Q: A consortium of scientific Institute's recently sequenced 1,000 SARS-CoV-2 genomes across the country and the project, coordinated by NIBMG, established the specific strains that are predominant in India. Why was it important to study these strains?

So, I think that the main confusion before we started the project in March and April was that we were not sure. There were sporadic reports of one or two centres where there are mutations happening, and, you know, if you compared the severity of the disease, it was all varying in different states. In some of the states, the disease severity was more and in some states, the transmissibility was more while severity was less. With all of this happening, people were obviously a little anxious about whether it is possible that in some of the states the virus that is circulating is more dangerous. Nationally too, we needed to see if we took a policy decision, which will be affecting all states then we also needed landscape plans to know exactly what is happening in each pocket.

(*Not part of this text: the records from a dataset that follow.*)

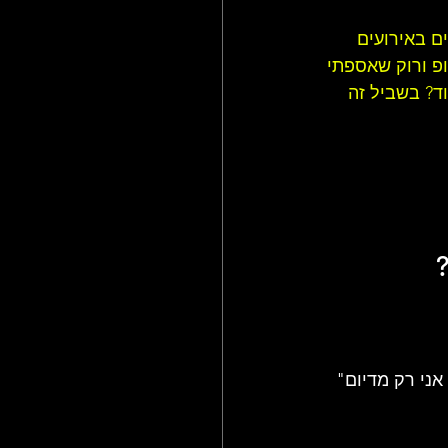
ם באירועים 
פ ורוק שאספתי 
ד? בשביל זה 
ני רק מדיום" 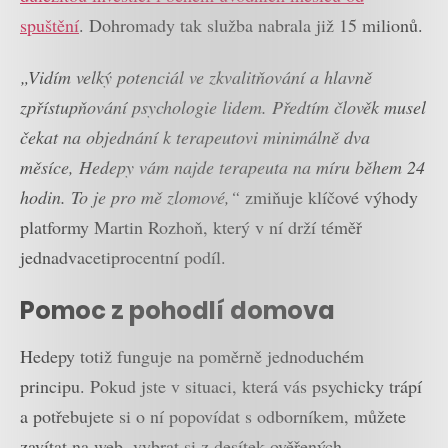
spuštění
. Dohromady tak služba nabrala již 15 milionů.
„Vidím velký potenciál ve zkvalitňování a hlavně
zpřístupňování psychologie lidem. Předtím člověk musel
čekat na objednání k terapeutovi minimálně dva
měsíce, Hedepy vám najde terapeuta na míru během 24
hodin. To je pro mě zlomové,“
zmiňuje klíčové výhody
platformy Martin Rozhoň, který v ní drží téměř
jednadvacetiprocentní podíl.
Pomoc z pohodlí domova
Hedepy totiž funguje na poměrně jednoduchém
principu. Pokud jste v situaci, která vás psychicky trápí
a potřebujete si o ní popovídat s odborníkem, můžete
zavítat na web, vybrat si z desítek ověřených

It was in this spirit that our minister Dr Harsh Vardhan and Secretary of Department of Biotechnology, Renu Swarup, thought why not sequence 1,000 genomes all over India. So, DBT institutes all over India worked on this and collaborated with local hospitals. We found that the A2a strain swept all across India, it overshadowed other strains. So through this project we know that the same strain is circulating in different places.

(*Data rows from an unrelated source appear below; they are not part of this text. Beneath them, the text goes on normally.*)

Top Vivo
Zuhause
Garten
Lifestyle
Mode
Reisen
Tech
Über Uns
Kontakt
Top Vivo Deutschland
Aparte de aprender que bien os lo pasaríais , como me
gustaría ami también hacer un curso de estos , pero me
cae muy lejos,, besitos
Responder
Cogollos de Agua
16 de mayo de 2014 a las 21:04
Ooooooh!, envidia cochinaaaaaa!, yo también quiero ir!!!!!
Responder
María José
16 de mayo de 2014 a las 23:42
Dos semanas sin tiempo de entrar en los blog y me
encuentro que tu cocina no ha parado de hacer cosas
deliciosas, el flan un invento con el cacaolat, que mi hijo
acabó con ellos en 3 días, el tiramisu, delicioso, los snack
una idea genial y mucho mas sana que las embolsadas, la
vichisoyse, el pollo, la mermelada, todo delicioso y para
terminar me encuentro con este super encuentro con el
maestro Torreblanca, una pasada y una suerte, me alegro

When you know that the same strain is predominant all over India but the disease severity or damage is different across states, this could be partly attributed to the genetic makeup or the genetic determinant of individuals found in those states.

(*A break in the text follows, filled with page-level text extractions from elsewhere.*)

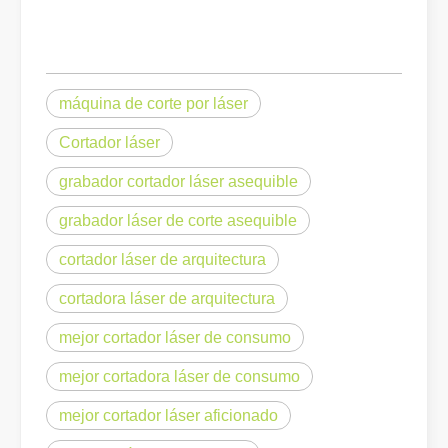
máquina de corte por láser
¿Qué es el corte por láser? La ciencia de la rebanada
Cortador láser
¿Qué es el corte por láser? La ciencia del corte En esencia, el co
grabador cortador láser asequible
grabador láser de corte asequible
cortador láser de arquitectura
cortadora láser de arquitectura
mejor cortador láser de consumo
mejor cortadora láser de consumo
mejor cortador láser aficionado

Q: Which are the most potent strains across different states?

The results suggest that actually, if you compare east, west, north and south, everywhere, it is the A2a strain. But if you nitpick, then you can actually see in some of the states A2a was found a little later compared to the other states. But at this moment after June, only the A2a haplotype emerged as the predominant haplotype all over.

Q: Will the consortium or your institute study the implications of this strain or mutation on the transmissibility?

Yes, we are doing a second phase of the study to look at the implications of these mutations on virus entry, immunogenicity and pathogenesis using a VLP model. Now, how do you study this? What we are trying, is to create a virus-like particle (VLP).

A VLP is essentially a protein coat of the surface proteins but the nucleic acid is absent. Since the nucleic acid is lacking it is a safe virus to deal with and it won't replicate inside the host, whether it is a cell culture or animals. But due to surface proteins, they will be immunogenic and as good as the original infectious virus. So, you have the cover of the virus but the inner package is empty.

We want to incorporate these mutations that we have observed in this genome sequencing into this VLP. Using this VLP model, we can study the influence of the mutation on virus entry, immunogenicity and pathogenicity. This can be injected in an appropriate animal model if we want to test immunogenicity. To study the implications of the mutation on virus entry and pathogenicity, it will be studied in a cell culture.

Q: Where will these studies be carried out?

The cloning part is being done here. Once the cloning is done, we'll try to do the cell culture study in IISc because we have the animal facilities there. So, we can easily test some immunogenicity in animal models at Indian Institute of Science in Bengaluru. We have started making the (VLP) construct, it will take few months to come to a stage where I can report about the immunogenicity.

Q: Can you tell us a bit about this D614G mutation, which has been in discussion. The consortium's paper, too, talked about it.

This particular mutation we have learned so far that it is likely to impact the receptor binding. So that's why people are saying that it is more transmissible and helps more in the virus entry. However, it is less likely that it will be affecting any of our vaccine strategies.

If we go by the data, this strain has been reported from May onwards. Through June, July and August it has been in circulation and has probably swept out other strains pan India. It is now more abundant in India and it was not the case earlier in late April and beginning of May.